With the right data inputs, an AI concierge can suggest experiences you didn’t even know you wanted, like a discreet omakase dinner in Tokyo, a sunset heli-transfer to your resort in the Dolomites, or a private gallery tour in Paris, even after the Mona Lisa has been tucked in for the night.

AI Concierge at a hotel
AI concierge is coming sooner than you think. Image: ChatGPT

What makes this shift even more profound is the psychological appeal. In 2025, the most luxurious thing isn’t being seen; it’s not having to talk to anyone at all.

For high-net-worth individuals used to frictionless living, the traditional model of front desks and phone calls feels outdated. Why ask the concierge to “see if there’s a table” when a platform already knows where you can get one, and how to get there with zero fuss? That’s the new luxury: seamless, silent, and increasingly machine-led. And to be honest, it sounds objectively depressing.

Of course, AI isn’t perfect. It still struggles with nuance. It can misunderstand intent. And there’s a very real trade-off in handing over your travel history, preferences, and location data to systems still catching up on privacy protocols. For some, that’s a dealbreaker. For others, it’s a small price to pay for a smoother life.

Qantas First Class Seat
AI travel planning will book the most personalised journey for you. Image: Qantas

There’s also a growing tension between convenience and character. Five-star travel has always been about efficiency; squeezing the most out of a long weekend in a new city. But what makes it all the more exciting is the unravelling story, fed, usually, by spontaneity.

That’s where human concierges still hold the edge for now. They know when to recommend something unexpected, when to hold a table, and how to fix a problem with a single call. Some of my favourite spots, dotted around Barcelona, London, and even Sydney, have been discreetly shared by someone in the know. AI will have never actually been to any of these places.

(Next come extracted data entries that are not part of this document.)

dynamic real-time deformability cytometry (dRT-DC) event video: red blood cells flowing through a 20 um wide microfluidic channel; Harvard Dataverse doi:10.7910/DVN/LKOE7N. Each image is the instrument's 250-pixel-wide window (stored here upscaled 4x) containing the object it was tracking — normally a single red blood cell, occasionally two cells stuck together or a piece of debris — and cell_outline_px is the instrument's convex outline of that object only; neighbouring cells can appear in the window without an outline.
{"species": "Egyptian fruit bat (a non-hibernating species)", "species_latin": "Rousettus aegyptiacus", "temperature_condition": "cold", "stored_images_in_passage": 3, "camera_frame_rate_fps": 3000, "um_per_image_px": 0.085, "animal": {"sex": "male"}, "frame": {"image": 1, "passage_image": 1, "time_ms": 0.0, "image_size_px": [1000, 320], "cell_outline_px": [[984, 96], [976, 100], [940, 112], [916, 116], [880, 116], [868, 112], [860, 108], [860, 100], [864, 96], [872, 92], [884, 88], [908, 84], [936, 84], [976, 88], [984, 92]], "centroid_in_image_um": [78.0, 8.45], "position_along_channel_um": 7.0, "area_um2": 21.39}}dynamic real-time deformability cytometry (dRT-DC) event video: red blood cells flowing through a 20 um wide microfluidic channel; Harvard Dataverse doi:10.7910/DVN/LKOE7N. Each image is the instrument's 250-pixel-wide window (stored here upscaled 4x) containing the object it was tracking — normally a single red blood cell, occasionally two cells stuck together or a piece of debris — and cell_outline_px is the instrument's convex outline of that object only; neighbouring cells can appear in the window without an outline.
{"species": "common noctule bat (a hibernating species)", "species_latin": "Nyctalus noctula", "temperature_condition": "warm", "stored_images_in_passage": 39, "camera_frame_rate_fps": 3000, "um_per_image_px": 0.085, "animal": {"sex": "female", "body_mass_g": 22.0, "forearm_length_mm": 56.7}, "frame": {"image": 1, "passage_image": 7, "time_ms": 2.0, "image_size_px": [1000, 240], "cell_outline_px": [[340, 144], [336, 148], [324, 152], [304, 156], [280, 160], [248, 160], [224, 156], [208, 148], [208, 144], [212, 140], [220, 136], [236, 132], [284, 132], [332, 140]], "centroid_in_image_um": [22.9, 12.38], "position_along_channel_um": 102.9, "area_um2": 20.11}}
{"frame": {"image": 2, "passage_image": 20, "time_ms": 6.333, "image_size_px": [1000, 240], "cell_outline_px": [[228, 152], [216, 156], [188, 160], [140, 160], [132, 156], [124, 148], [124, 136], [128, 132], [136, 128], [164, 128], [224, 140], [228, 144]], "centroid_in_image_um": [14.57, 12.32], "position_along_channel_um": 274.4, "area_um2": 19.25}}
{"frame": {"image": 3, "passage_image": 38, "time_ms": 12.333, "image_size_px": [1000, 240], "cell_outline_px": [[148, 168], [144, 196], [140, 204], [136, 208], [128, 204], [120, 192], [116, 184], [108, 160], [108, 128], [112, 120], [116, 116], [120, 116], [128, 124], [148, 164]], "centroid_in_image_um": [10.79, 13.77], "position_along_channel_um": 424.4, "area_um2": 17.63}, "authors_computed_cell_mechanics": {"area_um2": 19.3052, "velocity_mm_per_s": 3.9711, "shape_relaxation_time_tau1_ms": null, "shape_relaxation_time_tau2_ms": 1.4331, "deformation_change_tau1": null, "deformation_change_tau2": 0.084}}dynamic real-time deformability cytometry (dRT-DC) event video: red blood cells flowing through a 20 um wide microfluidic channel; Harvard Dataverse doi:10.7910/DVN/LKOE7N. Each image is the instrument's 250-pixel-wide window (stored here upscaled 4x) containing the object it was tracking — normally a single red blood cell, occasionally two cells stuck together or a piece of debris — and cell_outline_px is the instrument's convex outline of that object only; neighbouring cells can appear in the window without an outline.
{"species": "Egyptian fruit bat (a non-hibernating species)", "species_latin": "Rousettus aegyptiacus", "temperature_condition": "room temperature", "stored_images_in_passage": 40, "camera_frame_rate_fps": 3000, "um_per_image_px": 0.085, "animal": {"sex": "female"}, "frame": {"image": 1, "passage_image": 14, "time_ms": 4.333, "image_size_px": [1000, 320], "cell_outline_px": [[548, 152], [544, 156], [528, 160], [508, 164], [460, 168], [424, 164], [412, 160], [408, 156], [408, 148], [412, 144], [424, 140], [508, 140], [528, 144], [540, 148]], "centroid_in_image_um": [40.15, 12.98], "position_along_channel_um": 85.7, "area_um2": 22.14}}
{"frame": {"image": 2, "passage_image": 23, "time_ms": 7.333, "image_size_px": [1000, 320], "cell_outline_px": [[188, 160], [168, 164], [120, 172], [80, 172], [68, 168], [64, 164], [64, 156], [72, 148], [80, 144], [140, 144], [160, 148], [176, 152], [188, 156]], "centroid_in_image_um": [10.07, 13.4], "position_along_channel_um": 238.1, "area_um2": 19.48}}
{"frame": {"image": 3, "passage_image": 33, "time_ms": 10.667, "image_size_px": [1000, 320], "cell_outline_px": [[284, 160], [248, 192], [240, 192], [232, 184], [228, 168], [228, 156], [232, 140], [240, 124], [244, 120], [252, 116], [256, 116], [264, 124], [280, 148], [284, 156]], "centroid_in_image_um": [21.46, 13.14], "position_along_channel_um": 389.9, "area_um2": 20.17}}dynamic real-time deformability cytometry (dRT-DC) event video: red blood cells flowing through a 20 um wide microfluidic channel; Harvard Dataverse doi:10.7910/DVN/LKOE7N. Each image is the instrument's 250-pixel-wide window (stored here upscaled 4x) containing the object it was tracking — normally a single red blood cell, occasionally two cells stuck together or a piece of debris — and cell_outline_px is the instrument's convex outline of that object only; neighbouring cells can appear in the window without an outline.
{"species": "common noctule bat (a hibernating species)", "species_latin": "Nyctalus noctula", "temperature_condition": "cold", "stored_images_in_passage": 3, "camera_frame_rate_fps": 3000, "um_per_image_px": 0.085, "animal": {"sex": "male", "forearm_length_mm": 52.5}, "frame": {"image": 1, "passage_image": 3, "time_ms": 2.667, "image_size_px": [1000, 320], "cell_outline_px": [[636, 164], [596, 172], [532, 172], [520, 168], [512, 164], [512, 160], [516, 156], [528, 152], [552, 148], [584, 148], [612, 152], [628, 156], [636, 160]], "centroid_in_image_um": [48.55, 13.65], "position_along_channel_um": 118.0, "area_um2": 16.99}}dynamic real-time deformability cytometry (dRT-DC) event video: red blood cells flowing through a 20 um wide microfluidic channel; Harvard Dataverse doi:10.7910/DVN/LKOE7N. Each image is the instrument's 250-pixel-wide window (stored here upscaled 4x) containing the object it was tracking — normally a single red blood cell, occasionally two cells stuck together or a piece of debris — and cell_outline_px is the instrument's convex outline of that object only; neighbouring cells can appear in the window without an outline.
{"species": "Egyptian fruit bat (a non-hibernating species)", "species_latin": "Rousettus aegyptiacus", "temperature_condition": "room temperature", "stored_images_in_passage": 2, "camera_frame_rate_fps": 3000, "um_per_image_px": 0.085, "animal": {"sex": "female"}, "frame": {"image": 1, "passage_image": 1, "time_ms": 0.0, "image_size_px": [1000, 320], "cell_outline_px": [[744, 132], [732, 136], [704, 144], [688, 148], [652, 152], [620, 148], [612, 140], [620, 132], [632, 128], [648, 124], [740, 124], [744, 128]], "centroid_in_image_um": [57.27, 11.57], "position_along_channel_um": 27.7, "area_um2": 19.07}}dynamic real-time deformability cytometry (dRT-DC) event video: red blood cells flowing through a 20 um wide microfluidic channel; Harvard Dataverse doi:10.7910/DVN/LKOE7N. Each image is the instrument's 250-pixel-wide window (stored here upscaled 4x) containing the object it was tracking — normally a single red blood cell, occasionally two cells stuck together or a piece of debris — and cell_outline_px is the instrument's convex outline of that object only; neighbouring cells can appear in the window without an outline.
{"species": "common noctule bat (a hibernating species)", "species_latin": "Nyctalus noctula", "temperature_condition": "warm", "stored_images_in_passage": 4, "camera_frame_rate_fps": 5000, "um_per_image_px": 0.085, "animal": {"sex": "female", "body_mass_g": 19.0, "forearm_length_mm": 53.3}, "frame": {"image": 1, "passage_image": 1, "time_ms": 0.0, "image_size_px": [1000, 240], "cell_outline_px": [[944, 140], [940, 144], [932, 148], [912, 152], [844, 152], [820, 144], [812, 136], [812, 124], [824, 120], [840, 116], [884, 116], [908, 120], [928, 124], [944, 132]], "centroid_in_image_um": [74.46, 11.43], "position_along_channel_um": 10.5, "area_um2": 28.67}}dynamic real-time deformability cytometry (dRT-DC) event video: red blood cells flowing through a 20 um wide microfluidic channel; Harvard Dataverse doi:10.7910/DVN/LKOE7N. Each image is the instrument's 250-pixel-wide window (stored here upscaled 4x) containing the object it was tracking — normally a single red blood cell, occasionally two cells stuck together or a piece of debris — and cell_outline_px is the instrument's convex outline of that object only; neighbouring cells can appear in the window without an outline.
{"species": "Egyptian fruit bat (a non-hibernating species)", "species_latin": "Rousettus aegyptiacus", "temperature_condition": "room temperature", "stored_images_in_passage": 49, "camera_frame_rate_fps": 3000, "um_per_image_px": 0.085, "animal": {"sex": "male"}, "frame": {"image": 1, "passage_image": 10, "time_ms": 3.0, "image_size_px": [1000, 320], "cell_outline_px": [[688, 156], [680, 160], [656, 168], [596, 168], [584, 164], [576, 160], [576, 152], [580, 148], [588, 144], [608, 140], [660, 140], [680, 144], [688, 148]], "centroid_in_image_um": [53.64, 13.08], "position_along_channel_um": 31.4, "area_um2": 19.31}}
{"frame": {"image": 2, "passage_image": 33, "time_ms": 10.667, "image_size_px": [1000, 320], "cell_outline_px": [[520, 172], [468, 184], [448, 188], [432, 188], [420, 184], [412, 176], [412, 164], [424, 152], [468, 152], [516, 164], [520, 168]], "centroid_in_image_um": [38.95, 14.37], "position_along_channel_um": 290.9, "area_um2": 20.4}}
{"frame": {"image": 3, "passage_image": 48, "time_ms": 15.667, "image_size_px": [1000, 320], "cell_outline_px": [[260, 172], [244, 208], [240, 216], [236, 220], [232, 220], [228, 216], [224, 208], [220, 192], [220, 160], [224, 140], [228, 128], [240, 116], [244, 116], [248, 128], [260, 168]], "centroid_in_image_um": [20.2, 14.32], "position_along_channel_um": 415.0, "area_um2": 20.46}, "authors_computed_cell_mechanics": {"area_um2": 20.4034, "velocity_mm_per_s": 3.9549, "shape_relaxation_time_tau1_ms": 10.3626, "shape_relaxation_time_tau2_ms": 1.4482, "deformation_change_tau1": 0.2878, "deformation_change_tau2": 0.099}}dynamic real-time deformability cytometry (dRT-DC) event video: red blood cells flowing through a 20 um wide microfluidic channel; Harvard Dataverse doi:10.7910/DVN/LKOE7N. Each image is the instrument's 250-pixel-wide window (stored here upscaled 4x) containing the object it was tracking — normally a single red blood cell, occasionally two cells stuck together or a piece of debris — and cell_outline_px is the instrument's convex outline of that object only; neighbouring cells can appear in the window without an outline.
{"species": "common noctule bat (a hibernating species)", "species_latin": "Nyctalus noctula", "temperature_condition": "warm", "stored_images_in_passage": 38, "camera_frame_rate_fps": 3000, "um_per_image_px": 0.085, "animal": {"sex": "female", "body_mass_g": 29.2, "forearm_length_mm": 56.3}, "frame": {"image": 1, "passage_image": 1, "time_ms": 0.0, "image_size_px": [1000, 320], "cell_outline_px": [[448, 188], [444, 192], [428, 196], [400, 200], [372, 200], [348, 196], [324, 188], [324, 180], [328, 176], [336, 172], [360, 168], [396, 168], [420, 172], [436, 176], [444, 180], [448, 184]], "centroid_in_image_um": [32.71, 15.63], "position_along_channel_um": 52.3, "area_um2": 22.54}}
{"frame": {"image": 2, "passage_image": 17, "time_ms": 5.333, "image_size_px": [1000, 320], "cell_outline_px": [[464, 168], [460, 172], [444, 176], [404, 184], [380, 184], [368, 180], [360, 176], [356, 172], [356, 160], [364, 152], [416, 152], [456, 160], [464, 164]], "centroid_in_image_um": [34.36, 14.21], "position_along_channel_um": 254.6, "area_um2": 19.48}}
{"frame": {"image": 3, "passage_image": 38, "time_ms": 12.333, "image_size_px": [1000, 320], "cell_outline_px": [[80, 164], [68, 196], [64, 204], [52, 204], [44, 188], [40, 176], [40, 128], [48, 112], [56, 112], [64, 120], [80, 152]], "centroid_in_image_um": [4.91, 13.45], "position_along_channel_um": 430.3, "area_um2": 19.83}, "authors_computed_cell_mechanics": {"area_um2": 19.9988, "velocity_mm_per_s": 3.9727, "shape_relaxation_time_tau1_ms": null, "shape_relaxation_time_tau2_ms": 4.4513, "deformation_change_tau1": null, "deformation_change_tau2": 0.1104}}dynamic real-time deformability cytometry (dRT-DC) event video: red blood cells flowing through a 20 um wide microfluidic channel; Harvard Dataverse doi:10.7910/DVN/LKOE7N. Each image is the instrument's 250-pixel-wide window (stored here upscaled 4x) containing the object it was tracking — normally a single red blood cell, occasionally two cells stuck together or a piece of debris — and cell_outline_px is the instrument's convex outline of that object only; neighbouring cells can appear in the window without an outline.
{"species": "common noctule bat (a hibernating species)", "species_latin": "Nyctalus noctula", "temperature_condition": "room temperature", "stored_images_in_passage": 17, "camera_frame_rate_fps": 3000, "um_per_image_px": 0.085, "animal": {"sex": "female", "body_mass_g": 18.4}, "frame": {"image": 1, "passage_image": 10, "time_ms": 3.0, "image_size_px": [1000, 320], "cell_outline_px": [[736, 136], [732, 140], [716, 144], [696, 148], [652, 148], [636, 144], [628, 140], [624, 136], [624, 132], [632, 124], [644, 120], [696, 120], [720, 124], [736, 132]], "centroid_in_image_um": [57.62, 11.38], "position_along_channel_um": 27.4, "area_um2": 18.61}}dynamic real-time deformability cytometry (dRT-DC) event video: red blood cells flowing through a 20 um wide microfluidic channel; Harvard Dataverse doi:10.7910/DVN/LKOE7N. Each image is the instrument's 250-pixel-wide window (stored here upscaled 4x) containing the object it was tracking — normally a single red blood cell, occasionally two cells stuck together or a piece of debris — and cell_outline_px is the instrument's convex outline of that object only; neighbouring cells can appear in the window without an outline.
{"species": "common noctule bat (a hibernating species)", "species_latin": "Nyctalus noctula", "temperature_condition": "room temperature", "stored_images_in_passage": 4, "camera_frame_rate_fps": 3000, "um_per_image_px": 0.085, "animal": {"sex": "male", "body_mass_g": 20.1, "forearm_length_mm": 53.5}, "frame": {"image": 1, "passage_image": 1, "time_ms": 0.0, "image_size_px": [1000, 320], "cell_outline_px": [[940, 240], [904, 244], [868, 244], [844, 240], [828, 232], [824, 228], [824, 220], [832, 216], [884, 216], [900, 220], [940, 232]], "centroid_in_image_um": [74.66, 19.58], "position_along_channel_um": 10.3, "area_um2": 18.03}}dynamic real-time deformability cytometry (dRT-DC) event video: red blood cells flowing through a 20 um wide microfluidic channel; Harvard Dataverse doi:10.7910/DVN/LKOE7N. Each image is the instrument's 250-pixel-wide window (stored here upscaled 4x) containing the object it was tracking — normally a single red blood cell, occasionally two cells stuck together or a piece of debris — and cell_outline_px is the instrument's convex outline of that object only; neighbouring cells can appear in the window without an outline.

I thought I would put this all to the test during a recent trip home to London. Of course, I grew up there, so I know my favourite haunts already – the backstreet pub in Soho where I spent too many Thursday nights, the dog-legged alley behind Borough Market.

But I left almost eight years ago now, and things move very quickly in the English capital. Restaurants come and go. Neighbourhoods gentrify. And I found myself running out of recommendations.

ChatGPT Prompt Travel Planner
ChatGPT is the best travel planner I’ve ever used. Image: DMARGE

One morning, I let ChatGPT plan my entire day. From South London through to Covent Garden, back down to the river and back again. The whole day was organised in seconds, with varied routes and new spots to check out along the way. It factored in Tube line disruptions, walkability, weather, and even peak traffic times. As someone who rarely plans beyond breakfast I was floored by the results.

Just as luxury cars have embraced AI-assisted driving, machine-learning is finding its way more into the lexicon and language models are replying to your emails, luxury hotels and travel brands are reluctantly embracing AI-assisted living.

The future likely isn’t fully autonomous. But we’ll see a more a hybrid model, in which AI handles the heavy lifting, while human concierges become curators, emotional translators, and the final layer of finesse. But the industry knows what’s coming.

AI continues to mature, the most valuable amenity in high-end travel may not be a corner suite or vintage Champagne, but something far rarer: Not having to explain yourself.